Des étudiants relèvent le défi de la mobilité intelligente de demain

  • 19 Avr
    2018
  • 2 min

Toyota Motor et l'Université A&M d'Alabama s'associent pour créer un programme estudiantin de réflexion sur le futur de la mobilité.

Si de nombreuses entreprises privées imaginent la mobilité de demain, le futur des smart cities sera aussi décidé par les organisations gouvernementales et les milieux universitaires. Les campus sont aujourd'hui d'excellents laboratoires, et l'Université A&M d'Alabama à Huntsville, aux États-Unis, envisage par exemple d'investir dans des autobus électriques à zéro émissions. C'est pour la qualité de ses formations (notamment concernant les énergies renouvelables) et de ses diplômes qu'elle a été choisie par Toyota Motor North America pour une collaboration essentielle aux transports de demain, à savoir un programme pensé en partenariat avec et subventionné par le constructeur automobile japonais afin d'imaginer ensemble une approche dite « CLEAN-TRIP » : Clean Low Emissions Approach & Novel Transportation Innovation Practice (émissions propres et faibles et nouvelle pratique d'innovation dans l'industrie du transport). En plus d'un soutien financier (300 000 dollars, dont une partie réservée aux bourses accordées aux participants), le programme permettra aux étudiants choisis de bénéficier d'une expérience entrepreneuriale (un apprentissage pratique) et de ressources professionnelles (conception, ingénieurie) en travaillant avec Toyota.

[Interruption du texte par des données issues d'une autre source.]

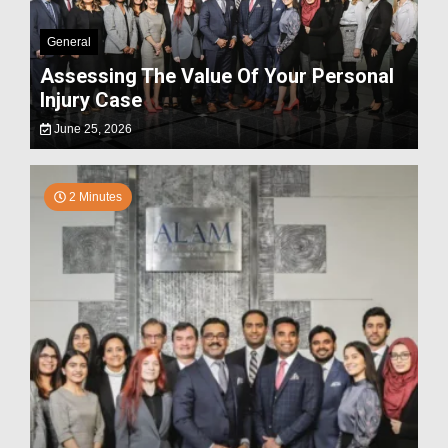
General
Assessing The Value Of Your Personal
Injury Case
June 25, 2026
2 Minutes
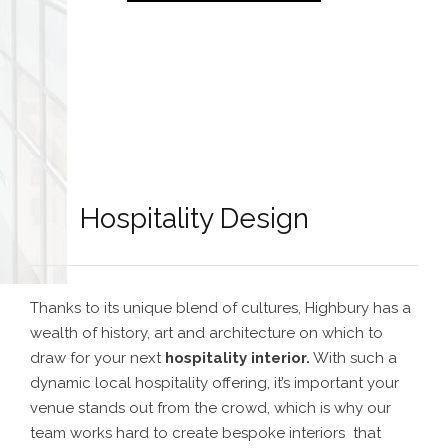
Hospitality Design
Thanks to its unique blend of cultures, Highbury has a
wealth of history, art and architecture on which to
draw for your next
hospitality interior
.
With such a
dynamic local hospitality offering, it’s important your
venue stands out from the crowd, which is why our
team works hard to create bespoke interiors that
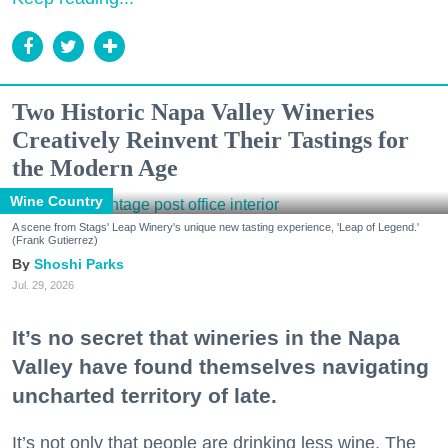
Two Historic Napa Valley Wineries
Creatively Reinvent Their Tastings for
the Modern Age
Wine Country
A scene from Stags' Leap Winery's unique new tasting experience, 'Leap of Legend.'
(Frank Gutierrez)
Shoshi Parks
Jul. 29, 2026
It’s no secret that wineries in the Napa
Valley have found themselves navigating
uncharted territory of late.
It’s not only that people are drinking less wine. The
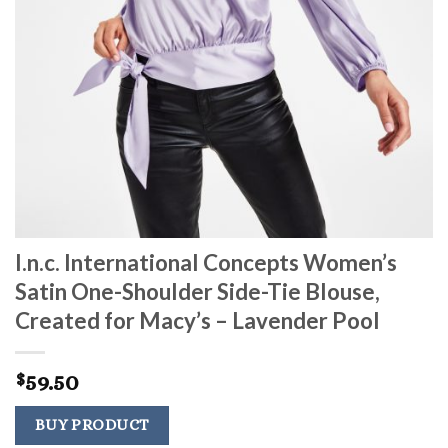
I.n.c. International Concepts Women’s
Satin One-Shoulder Side-Tie Blouse,
Created for Macy’s – Lavender Pool
59.50
$
BUY PRODUCT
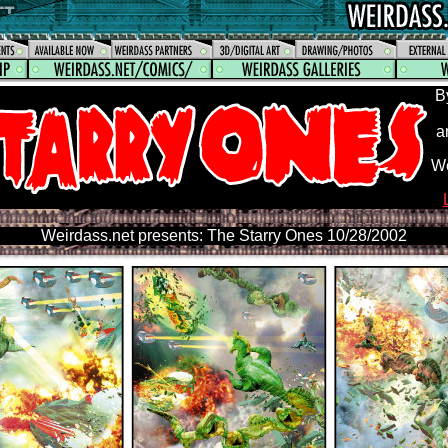
B
a
We
Weirdass.net presents: The Starry Ones 10/28/2002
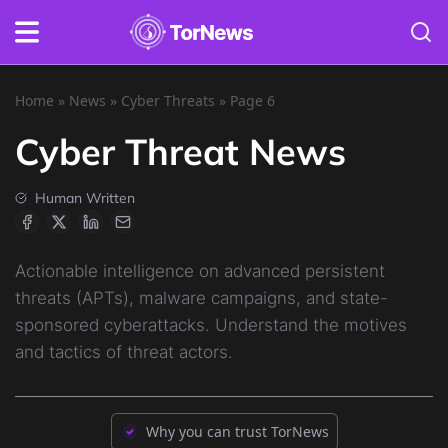
Home
»
News
»
Cyber Threats
»
Page 6
Cyber Threat News
Human Written
Actionable intelligence on advanced persistent
threats (APTs), malware campaigns, and state-
sponsored cyberattacks. Understand the motives
and tactics of threat actors.
Why you can trust TorNews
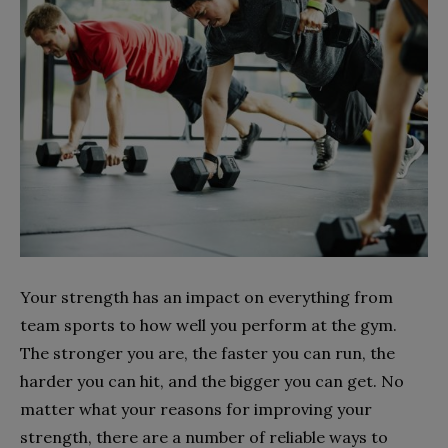
Your strength has an impact on everything from
team sports to how well you perform at the gym.
The stronger you are, the faster you can run, the
harder you can hit, and the bigger you can get. No
matter what your reasons for improving your
strength, there are a number of reliable ways to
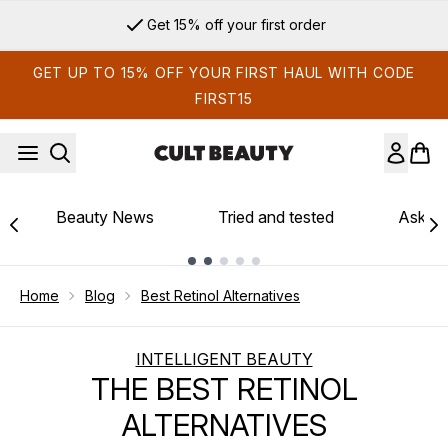
Skip to main content
Sign up for email exclusives
GET UP TO 15% OFF YOUR FIRST HAUL WITH CODE
FIRST15
Beauty News
Tried and tested
Ask th
Showing slide 1
Home
Blog
Best Retinol Alternatives
INTELLIGENT BEAUTY
THE BEST RETINOL
ALTERNATIVES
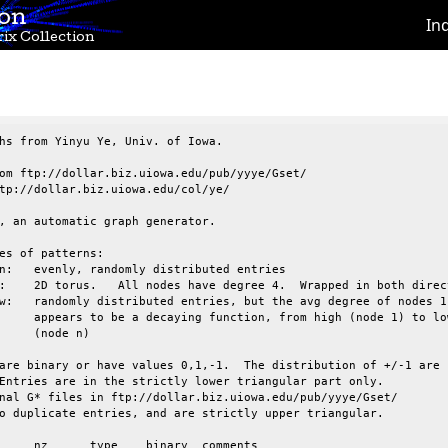
ion
In
ix Collection
hs from Yinyu Ye, Univ. of Iowa.

om ftp://dollar.biz.uiowa.edu/pub/yyye/Gset/

tp://dollar.biz.uiowa.edu/col/ye/

, an automatic graph generator.

es of patterns:

are binary or have values 0,1,-1.  The distribution of +/-1 are

Entries are in the strictly lower triangular part only.

nal G* files in ftp://dollar.biz.uiowa.edu/pub/yyye/Gset/

o duplicate entries, and are strictly upper triangular.
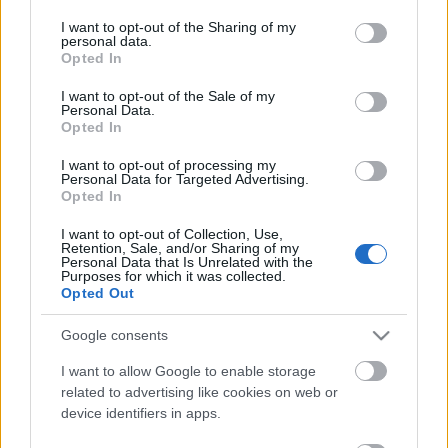
services and may gather and store information including but
not limited to your visit or usage behaviour. You may click to
I want to opt-out of the Sharing of my
personal data.
grant or deny consent to Google and its third-party tags to
Opted In
use your data for below specified purposes in below Google
consent section.
I want to opt-out of the Sale of my
Personal Data.
Sok a jóból (Jinjer, Sunset; Perihelion,
Opted In
Svoid)
I want to opt-out of processing my
Personal Data for Targeted Advertising.
HORNER
•
2016. május 21.
0
Opted In
I want to opt-out of Collection, Use,
Telhetetlen vagyok. Az áprilisi koncertdömpingre
Retention, Sale, and/or Sharing of my
Personal Data that Is Unrelated with the
rápihentem pár hetet, így egyszerre akartam most
Purposes for which it was collected.
mindent, egy este alatt, hiszen három különböző
Opted Out
helyszínen is ígéretes zenei élmény volt
prognosztizálható. Ha nagyon feszítettem volna, a
Google consents
sort az A38-on indítom a The Joystixszal, ám végül
I want to allow Google to enable storage
őket…
related to advertising like cookies on web or
device identifiers in apps.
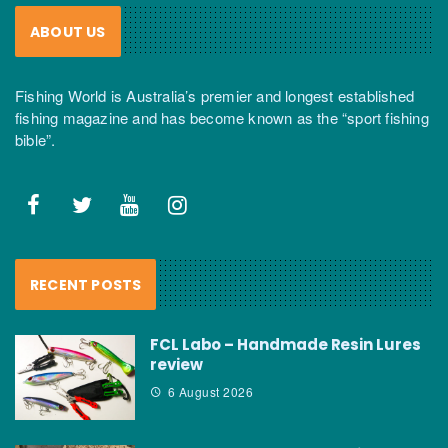
ABOUT US
Fishing World is Australia’s premier and longest established
fishing magazine and has become known as the “sport fishing
bible”.
RECENT POSTS
FCL Labo – Handmade Resin Lures
review
6 August 2026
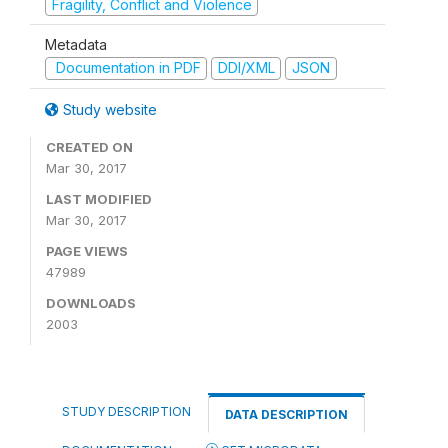
Fragility, Conflict and Violence
Metadata
Documentation in PDF
DDI/XML
JSON
Study website
CREATED ON
Mar 30, 2017
LAST MODIFIED
Mar 30, 2017
PAGE VIEWS
47989
DOWNLOADS
2003
STUDY DESCRIPTION
DATA DESCRIPTION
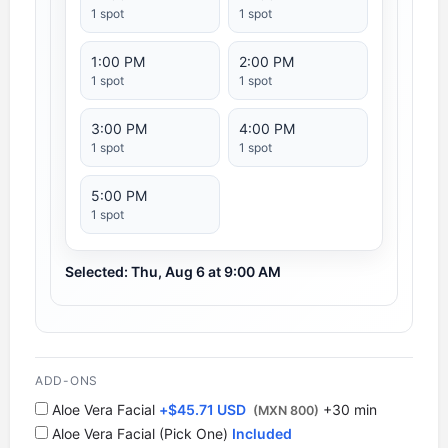
1 spot
1 spot
1:00 PM
2:00 PM
1 spot
1 spot
3:00 PM
4:00 PM
1 spot
1 spot
5:00 PM
1 spot
Selected: Thu, Aug 6 at 9:00 AM
ADD-ONS
Aloe Vera Facial
+
$
45.71 USD
+30 min
(MXN 800)
Aloe Vera Facial (Pick One)
Included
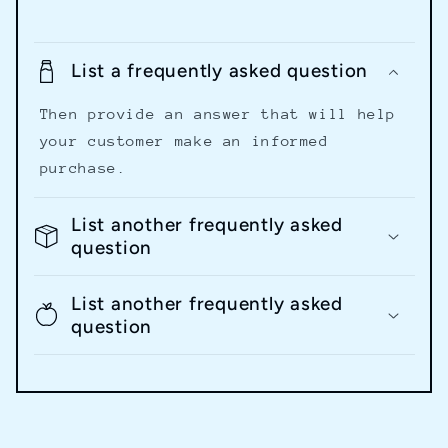
List a frequently asked question
Then provide an answer that will help
your customer make an informed
purchase.
List another frequently asked
question
List another frequently asked
question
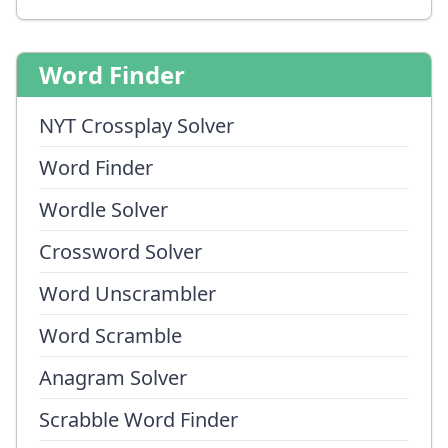
Word Finder
NYT Crossplay Solver
Word Finder
Wordle Solver
Crossword Solver
Word Unscrambler
Word Scramble
Anagram Solver
Scrabble Word Finder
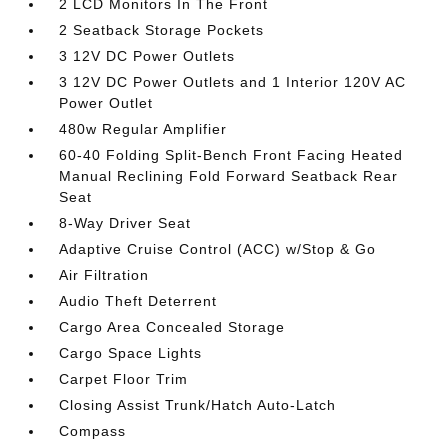
2 LCD Monitors In The Front
2 Seatback Storage Pockets
3 12V DC Power Outlets
3 12V DC Power Outlets and 1 Interior 120V AC
Power Outlet
480w Regular Amplifier
60-40 Folding Split-Bench Front Facing Heated
Manual Reclining Fold Forward Seatback Rear
Seat
8-Way Driver Seat
Adaptive Cruise Control (ACC) w/Stop & Go
Air Filtration
Audio Theft Deterrent
Cargo Area Concealed Storage
Cargo Space Lights
Carpet Floor Trim
Closing Assist Trunk/Hatch Auto-Latch
Compass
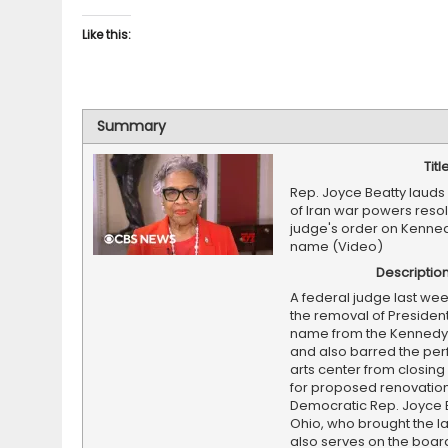
Like this:
Summary
Titl
Rep. Joyce Beatty laud
of Iran war powers resol
judge's order on Kenne
name (Video)
Descriptio
A federal judge last we
the removal of Presiden
name from the Kennedy
and also barred the pe
arts center from closing 
for proposed renovation
Democratic Rep. Joyce B
Ohio, who brought the l
also serves on the boar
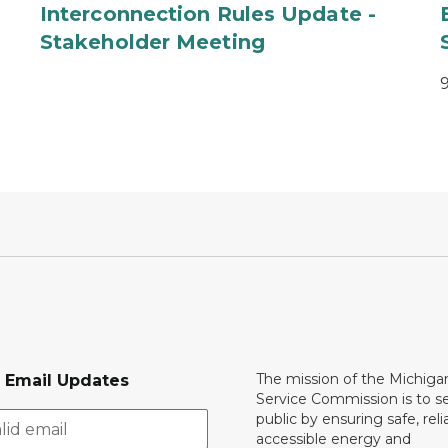
Interconnection Rules Update -
Stakeholder Meeting
The mission of the Michiga
r Email Updates
Service Commission is to s
public by ensuring safe, reli
accessible energy and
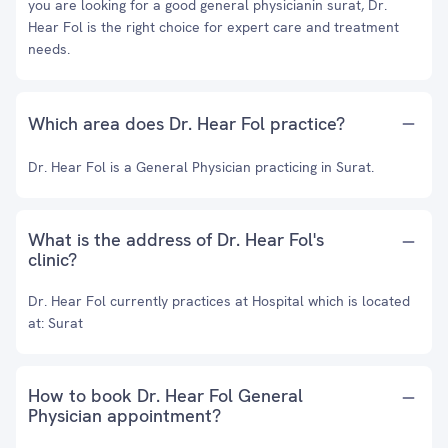
you are looking for a good general physicianin surat, Dr.
Hear Fol is the right choice for expert care and treatment
needs.
Which area does Dr. Hear Fol practice?
Dr. Hear Fol is a General Physician practicing in Surat.
What is the address of Dr. Hear Fol's
clinic?
Dr. Hear Fol currently practices at Hospital which is located
at: Surat
How to book Dr. Hear Fol General
Physician appointment?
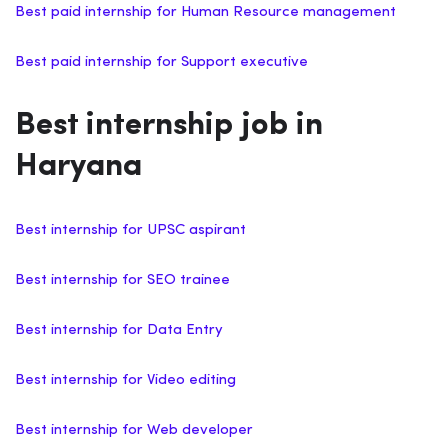
Best paid internship for Human Resource management
Best paid internship for Support executive
Best internship job in
Haryana
Best internship for UPSC aspirant
Best internship for SEO trainee
Best internship for Data Entry
Best internship for Video editing
Best internship for Web developer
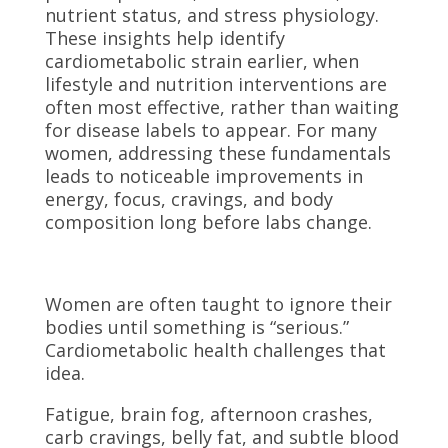
nutrient status, and stress physiology.
These insights help identify
cardiometabolic strain earlier, when
lifestyle and nutrition interventions are
often most effective, rather than waiting
for disease labels to appear. For many
women, addressing these fundamentals
leads to noticeable improvements in
energy, focus, cravings, and body
composition long before labs change.
Women are often taught to ignore their
bodies until something is “serious.”
Cardiometabolic health challenges that
idea.
Fatigue, brain fog, afternoon crashes,
carb cravings, belly fat, and subtle blood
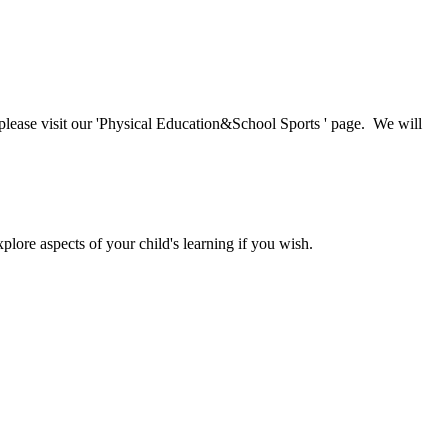
, please visit our 'Physical Education&School Sports ' page. We will
lore aspects of your child's learning if you wish.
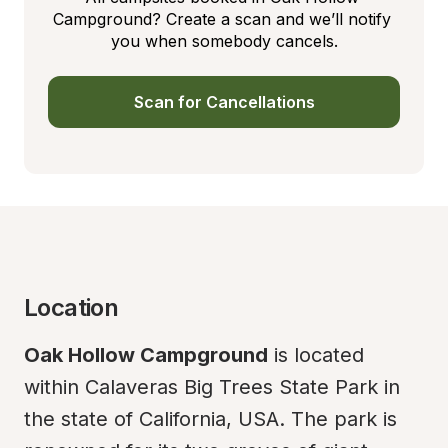
Campground? Create a scan and we’ll notify 
you when somebody cancels.
Scan for Cancellations
Location
Oak Hollow Campground
 is located 
within Calaveras Big Trees State Park in 
the state of California, USA. The park is 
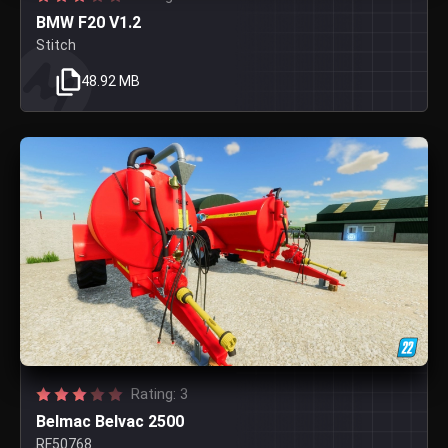
BMW F20 V1.2
Stitch
48.92 MB
Rating: 3
Belmac Belvac 2500
RF50768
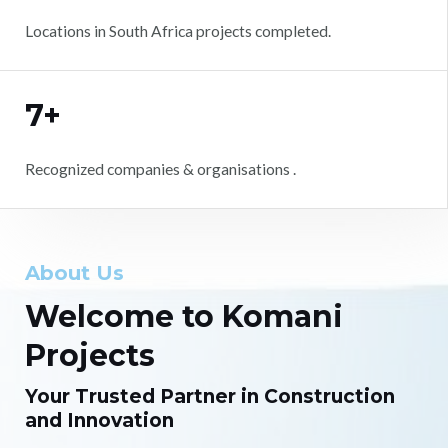
Locations in South Africa projects completed.
7+
Recognized companies & organisations .
About Us
Welcome to Komani
Projects
Your Trusted Partner in Construction
and Innovation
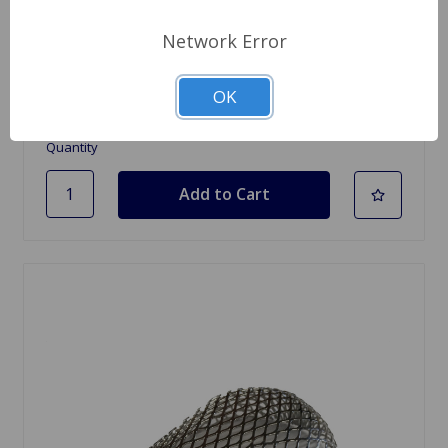
SKU: RF1098
Network Error
Air Filter Chrome Oval Zenith CD175
$46.49
OK
Quantity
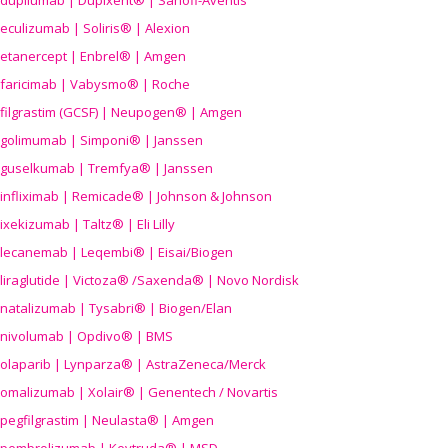
dupilumab | Dupixent® | Sanofi-Aventis
eculizumab | Soliris® | Alexion
etanercept | Enbrel® | Amgen
faricimab | Vabysmo® | Roche
filgrastim (GCSF) | Neupogen® | Amgen
golimumab | Simponi® | Janssen
guselkumab | Tremfya® | Janssen
infliximab | Remicade® | Johnson & Johnson
ixekizumab | Taltz® | Eli Lilly
lecanemab | Leqembi® | Eisai/Biogen
liraglutide | Victoza® /Saxenda® | Novo Nordisk
natalizumab | Tysabri® | Biogen/Elan
nivolumab | Opdivo® | BMS
olaparib | Lynparza® | AstraZeneca/Merck
omalizumab | Xolair® | Genentech / Novartis
pegfilgrastim | Neulasta® | Amgen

Ils interagiront avec les résidents locaux pour mieux comprendre – et donc tenter de résoudre – leurs problèmes de mobilité en développant un produit à la fois écologique, inclusif et performant. Le projet, qui démarrera à l'automne, s'inscrit dans une série d'initiatives plus larges menées par Toyota, dont les collaborations universitaires sur la mobilité durable devraient se multiplier. L'entreprise, qui exploite aujourd'hui quatorze usines en Amérique du Nord, et qui a vendu près de 2,5 millions de voitures et camions aux États-Unis l'an dernier, estime donc que c'est aussi à la génération future de décider de la façon dont elle se déplacera pour préserver la planète.